At the same time, accumulating evidence of “badness” resonates in a satisfying way with a haunting but intangible self-perception, further reinforcing a temptation to act accordingly.
Difficulty regulating feelings and mood
Further, compulsive self-destructive behaviors, like other addictive symptoms, are often instigated to ward off painful states. High risk, stimulating behaviors provide a rush powerful enough to overwrite unbearable feelings, offering rapid transport into another state of mind. But this respite is followed by feeling demoralized and out of control and an insidious deterioration of mood, mental state, and family life.
Summary
Shame and emotional dysregulation drive self-destructive behavior, but compartmentalization allows it to continue. Gaps in awareness caused by compartmentalization allow hurtful agendas to operate in their own orbit and spiral out of control.

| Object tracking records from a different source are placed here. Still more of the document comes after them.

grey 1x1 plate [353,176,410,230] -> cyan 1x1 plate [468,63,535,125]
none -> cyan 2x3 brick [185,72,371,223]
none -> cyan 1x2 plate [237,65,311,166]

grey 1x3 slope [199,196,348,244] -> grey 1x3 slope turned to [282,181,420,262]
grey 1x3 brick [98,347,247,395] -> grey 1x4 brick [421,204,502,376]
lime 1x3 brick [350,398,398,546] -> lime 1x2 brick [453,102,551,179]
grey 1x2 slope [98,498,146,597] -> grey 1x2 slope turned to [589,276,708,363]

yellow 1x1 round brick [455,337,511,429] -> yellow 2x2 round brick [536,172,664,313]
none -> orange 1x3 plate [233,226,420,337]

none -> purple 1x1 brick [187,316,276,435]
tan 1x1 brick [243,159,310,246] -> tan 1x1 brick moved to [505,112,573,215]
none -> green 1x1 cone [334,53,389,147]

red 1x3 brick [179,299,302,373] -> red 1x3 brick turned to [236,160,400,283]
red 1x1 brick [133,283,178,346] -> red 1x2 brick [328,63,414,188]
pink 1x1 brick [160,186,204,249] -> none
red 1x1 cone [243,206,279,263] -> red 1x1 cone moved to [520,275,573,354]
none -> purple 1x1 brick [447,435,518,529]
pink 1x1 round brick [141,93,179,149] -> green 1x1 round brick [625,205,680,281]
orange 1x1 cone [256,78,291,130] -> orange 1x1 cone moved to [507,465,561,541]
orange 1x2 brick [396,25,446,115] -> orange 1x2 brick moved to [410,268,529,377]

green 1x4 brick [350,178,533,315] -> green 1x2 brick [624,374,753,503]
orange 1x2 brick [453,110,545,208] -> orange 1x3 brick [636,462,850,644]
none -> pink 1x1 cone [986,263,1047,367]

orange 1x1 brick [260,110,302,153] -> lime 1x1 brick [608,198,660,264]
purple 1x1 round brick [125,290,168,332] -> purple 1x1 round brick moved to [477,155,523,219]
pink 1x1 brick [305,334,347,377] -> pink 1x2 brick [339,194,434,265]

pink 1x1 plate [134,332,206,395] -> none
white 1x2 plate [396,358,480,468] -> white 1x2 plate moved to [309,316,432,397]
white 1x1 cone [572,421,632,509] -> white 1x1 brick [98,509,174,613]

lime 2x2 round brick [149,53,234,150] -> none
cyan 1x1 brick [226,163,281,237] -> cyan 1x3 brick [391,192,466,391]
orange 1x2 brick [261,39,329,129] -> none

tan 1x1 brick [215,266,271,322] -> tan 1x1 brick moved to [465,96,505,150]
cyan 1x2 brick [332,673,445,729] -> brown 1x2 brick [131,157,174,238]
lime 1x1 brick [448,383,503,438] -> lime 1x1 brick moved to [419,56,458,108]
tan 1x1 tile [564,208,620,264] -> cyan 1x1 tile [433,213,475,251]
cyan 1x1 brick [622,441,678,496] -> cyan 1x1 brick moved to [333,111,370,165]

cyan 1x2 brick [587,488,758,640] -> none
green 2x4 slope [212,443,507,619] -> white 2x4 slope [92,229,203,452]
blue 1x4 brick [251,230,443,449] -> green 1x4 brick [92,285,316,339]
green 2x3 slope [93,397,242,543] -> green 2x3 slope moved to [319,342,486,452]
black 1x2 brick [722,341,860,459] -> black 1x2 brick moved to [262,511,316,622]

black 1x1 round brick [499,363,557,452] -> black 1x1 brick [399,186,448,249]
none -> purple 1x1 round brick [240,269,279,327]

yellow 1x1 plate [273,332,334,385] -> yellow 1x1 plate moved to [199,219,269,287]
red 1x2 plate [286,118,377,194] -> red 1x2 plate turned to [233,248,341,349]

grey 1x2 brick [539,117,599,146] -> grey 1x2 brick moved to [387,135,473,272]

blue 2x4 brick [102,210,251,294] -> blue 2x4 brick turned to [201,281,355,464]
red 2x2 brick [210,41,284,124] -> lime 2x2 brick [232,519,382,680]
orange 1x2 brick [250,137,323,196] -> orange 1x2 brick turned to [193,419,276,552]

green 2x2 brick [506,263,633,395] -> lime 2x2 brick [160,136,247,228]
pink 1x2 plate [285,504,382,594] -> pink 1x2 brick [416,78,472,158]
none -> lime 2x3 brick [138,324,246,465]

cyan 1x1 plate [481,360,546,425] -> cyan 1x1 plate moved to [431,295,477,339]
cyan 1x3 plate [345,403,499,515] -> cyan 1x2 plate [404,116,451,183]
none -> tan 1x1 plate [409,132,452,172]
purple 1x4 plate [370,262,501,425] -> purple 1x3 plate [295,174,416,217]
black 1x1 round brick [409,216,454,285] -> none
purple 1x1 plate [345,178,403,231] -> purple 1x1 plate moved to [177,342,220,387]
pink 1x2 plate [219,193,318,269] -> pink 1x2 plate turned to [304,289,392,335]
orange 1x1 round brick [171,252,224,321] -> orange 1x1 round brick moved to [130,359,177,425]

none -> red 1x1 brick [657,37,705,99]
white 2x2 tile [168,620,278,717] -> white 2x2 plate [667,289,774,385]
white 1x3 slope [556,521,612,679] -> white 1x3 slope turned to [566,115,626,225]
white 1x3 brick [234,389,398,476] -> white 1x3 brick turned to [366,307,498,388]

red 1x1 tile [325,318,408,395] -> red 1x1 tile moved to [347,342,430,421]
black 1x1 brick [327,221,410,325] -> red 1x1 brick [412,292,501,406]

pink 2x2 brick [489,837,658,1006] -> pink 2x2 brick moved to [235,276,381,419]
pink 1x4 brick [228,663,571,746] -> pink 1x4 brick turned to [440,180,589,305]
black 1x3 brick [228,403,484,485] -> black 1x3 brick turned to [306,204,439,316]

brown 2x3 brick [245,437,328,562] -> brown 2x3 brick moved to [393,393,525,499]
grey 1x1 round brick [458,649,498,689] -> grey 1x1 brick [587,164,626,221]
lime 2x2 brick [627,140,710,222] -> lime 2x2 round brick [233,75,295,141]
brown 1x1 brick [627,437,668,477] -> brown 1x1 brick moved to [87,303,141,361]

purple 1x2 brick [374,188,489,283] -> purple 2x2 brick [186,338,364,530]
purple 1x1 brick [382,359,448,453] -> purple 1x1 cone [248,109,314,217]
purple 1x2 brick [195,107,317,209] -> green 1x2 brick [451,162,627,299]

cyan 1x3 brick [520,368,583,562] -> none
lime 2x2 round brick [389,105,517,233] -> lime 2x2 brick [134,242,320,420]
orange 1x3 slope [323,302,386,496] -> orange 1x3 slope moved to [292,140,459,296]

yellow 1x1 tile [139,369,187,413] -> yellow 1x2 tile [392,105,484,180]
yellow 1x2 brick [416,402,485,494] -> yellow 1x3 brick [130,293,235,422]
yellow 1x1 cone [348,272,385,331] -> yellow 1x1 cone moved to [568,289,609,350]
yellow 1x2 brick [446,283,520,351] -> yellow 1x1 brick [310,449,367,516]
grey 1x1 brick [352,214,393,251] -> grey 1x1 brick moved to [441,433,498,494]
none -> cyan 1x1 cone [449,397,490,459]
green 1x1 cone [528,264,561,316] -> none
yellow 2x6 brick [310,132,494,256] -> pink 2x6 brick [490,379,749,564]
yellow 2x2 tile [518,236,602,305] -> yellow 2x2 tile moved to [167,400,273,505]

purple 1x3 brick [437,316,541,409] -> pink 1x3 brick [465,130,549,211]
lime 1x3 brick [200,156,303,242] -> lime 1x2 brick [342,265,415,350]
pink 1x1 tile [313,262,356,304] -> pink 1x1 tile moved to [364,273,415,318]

Dean stopped acting out and engaged in therapy when he connected with himself and the impact of what he was doing felt real.
Keeping his whole mind in sight and avoiding a parallel compartmentalized view of himself, the therapist understood and had faith that if he were fully present with himself, he wouldn’t choose to be out of control and blow up his life.
The therapist activated Dean’s motivation by helping him to let go and accept what he was doing. Refraining from convincing him to stop, instead she helped him “own” in a more integrated and emotionally real way, without escape, how his behavior would play out. Once this happened, he became fearful. The part of him that cared and knew what he had to lose came to the rescue before it was too late.
A turning point for him was when he talked about a movie he’d recently seen that had a profound effect on him. He identified with a character at the end of his life facing regret and emptiness about how he’d lived it. He feared this would be him in a curiously fatalistic way, but was able to feel for the character. It is this sense of ourselves in perspective through time that, like a lighthouse, guides us to resist temptation and follow a path that protects what we hold dear.
Disconnection from wisdom and perspective is what prevents the experience of conflict that motivates us to have restraint, when tempted to violate what we hold precious. Without this grounding in the conflict, fantasy can lead the way — divorcing us from reality and tricking us into a false sense of how good we will feel and the illusion that we can act out with impunity.